Basically they reset the biological clock by about 30 years, but do not revert the cell to a precursor foetal type that doesn’t know what function it is to do in the mature body yet.
Methylation is the process that marks certain genes to be turned on or off. Their description implies some aging defects are caused by methylation errors or artifacts that can be reset to a more neutral starting point.
This article explains it all more and with a bit of a downer:
Exposing these cells to the OSKM factors was performed with a doxycycline-activated lentiviral package. While this method cannot be safely and effectively used inside a human being, it did allow the time of exposure to be carefully controlled, and such careful control is necessary; 10 days of exposure did not epigenetically rejuvenate cells as well as 13 days of exposure, but the researchers showed that too much exposure (15 and 17 days) led to cellular stresses that aged the epigenome once again. This study had only a few donors, and results after 13 days varied greatly by person.
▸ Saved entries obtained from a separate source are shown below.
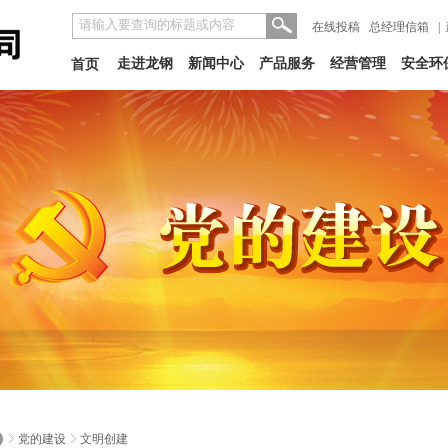
在线投稿
总经理信箱
|
走进龙钢
新闻中心
产品服务
经营管理
安全环
首页
党的建设
文明创建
This does leave open the possibility of rejuvenating cells in culture, then injecting them into a person. Cells injected have been shown to preferentially take residence in tissues of their type (though who knows how perfectly…).
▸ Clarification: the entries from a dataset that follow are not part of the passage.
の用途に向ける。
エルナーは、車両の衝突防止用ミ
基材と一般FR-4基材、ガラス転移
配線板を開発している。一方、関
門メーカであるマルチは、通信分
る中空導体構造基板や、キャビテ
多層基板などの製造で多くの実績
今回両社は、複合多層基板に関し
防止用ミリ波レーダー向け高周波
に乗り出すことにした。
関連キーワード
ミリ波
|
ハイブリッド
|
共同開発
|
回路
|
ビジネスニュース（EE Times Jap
However, it is feasible that such an approach could be used for the development of cell cultures that can be re-introduced back into an older person. This experiment used fibroblasts, which form collagen, so it is reasonable to imagine a world in which such reprogrammed cells are developed as a therapy against wrinkles and other effects of the aging extracellular matrix. This approach may one day be used to create viable, rejuvenated populations of muscle (incluluding cardiac muscle) and brain cells, and such freshly reprogrammed near-somatic cells may ultimately be the best option in many clinical applications.
Still, it is an interesting step toward repair of the damage of aging.